» **Text shown**
Japan Productivity Center disclosed outline of ‘Leisure White Paper 2020,’ which summarizes Japanese leisure activities in 2019. The Paper is usually published in early August every year, but this year the publication is delayed to September 30 because the COVID-19 impacts on the leisure market by lifting of the state of emergency declaration were reviewed.
The Paper says that domestic travel was the most popular leisure activity for nine years in a row, though participants slightly reduced from 54.3 million in 2018 to 54 million in 2019. The top 7 activities were unchanged from the previous year. Among top 20, increases in participants were seen in ‘dining out’ ‘watching cinema (except watching on TV),’ ‘listing to music,’ ‘walking’ and ‘lottery,’ and rise in ranking seen in ‘karaoke,’ ‘lottery,’ ‘music concert’ and ‘TV gaming at home.’
The average participating leisures a person was 12.3, 0.1 fewer leisure than a year ago. Participants increased in the hobby and creation category, while those decreased in the sports and entertainment category.
The number of leisure activities increased among 10s, 20s and 70s males and 10s, 20s and 40s and 70s females, and the number among 10s females particularly increased from 15.5 activities in 2018 to 17.3 activities in 2019.
One of the notable trends was that the ratio of participants in ‘watching sports events (except watching on TV)’ increased by 2.1 points to 16.5%, especially 3.1 points to 21.3% among males, primarily because sports events, including Rugby World Cup, were more exposed on media. The highest growth was found in 20s males (up 11.2 points to 32%), followed by 20s females (up 7.9 points to 20.9%).

» **Task requirements**
1. According to the leisure white paper summary, how many participants did domestic travel have in 2019?
2. Repeat word for word the part of the leisure white paper summary starting with "Japan Productivity Center" and going on through "declaration were reviewed.".
3. Pick up the Leisure White Paper 2020 summary after its final sentence and continue it.

» **Entries shown**
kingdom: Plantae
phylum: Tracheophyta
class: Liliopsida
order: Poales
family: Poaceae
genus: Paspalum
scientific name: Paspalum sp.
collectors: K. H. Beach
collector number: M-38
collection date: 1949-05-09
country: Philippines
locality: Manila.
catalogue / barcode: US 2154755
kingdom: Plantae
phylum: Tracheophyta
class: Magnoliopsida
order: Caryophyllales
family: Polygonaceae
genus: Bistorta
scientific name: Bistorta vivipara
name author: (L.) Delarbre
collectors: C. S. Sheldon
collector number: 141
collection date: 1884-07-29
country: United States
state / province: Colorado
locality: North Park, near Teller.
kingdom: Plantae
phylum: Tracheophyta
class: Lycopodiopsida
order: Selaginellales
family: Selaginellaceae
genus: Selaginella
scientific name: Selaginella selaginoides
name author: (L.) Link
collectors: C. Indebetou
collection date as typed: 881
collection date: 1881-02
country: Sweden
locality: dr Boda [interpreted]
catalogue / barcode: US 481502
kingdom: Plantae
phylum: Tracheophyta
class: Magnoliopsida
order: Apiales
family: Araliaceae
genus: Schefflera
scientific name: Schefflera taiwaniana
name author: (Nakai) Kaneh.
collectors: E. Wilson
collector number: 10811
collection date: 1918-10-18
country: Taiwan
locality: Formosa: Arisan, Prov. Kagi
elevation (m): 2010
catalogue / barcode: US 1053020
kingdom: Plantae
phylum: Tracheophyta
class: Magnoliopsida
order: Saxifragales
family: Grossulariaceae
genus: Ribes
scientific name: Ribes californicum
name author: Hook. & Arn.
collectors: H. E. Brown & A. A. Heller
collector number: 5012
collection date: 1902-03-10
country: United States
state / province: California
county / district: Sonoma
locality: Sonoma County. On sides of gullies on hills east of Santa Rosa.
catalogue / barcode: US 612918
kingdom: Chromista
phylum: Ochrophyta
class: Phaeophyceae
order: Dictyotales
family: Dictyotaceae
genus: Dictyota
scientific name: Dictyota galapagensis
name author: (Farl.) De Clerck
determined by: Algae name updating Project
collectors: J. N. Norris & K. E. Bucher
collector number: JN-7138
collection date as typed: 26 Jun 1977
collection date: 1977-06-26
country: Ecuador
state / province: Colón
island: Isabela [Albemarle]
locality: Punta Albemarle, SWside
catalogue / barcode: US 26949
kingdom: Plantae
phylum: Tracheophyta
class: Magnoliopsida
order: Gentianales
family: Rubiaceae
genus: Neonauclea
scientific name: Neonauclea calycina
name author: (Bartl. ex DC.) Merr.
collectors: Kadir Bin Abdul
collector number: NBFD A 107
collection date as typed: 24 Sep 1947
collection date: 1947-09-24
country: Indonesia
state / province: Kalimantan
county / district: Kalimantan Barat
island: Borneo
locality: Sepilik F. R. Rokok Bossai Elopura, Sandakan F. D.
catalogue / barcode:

» **Answers to this exercise**
1. 54 million

2.
Japan Productivity Center disclosed outline of ‘Leisure White Paper 2020,’ which summarizes Japanese leisure activities in 2019. The Paper is usually published in early August every year, but this year the publication is delayed to September 30 because the COVID-19 impacts on the leisure market by lifting of the state of emergency declaration were reviewed.

3.
The market scale of leisure activities in Japan amounted to 72.3 trillion JPY in 2019, 2.2% more than a year ago, resulting in year-on-year growth for seven years in a row (except public gambling).
Growing every year since 2011, mainly boosted by the inbound travel market, the market scale of tourism reached more than 40 trillion JPY in 2019. In the tourism category, the record-breaking market scales were found in ‘railway’ ‘hotel’ ‘overseas travel’ and ‘domestic flight,’ but the market scale of ‘ryokan’ had recently shrunken.
The highest growth of market scale was seen in ‘subscription movie’ with 26.1% up, followed by ‘online publication’ with 23.8% up and ‘subscription music’ with 10.9% up. The subscription services grew even before COVID-19, but the growth is accelerating amid COVID-19.
The White Paper points out that leisure activities amid COVID-19 will require higher-valued services, revision of price strategies, closer communication with customers, personalized services based on data and improvement of productivity including new job training.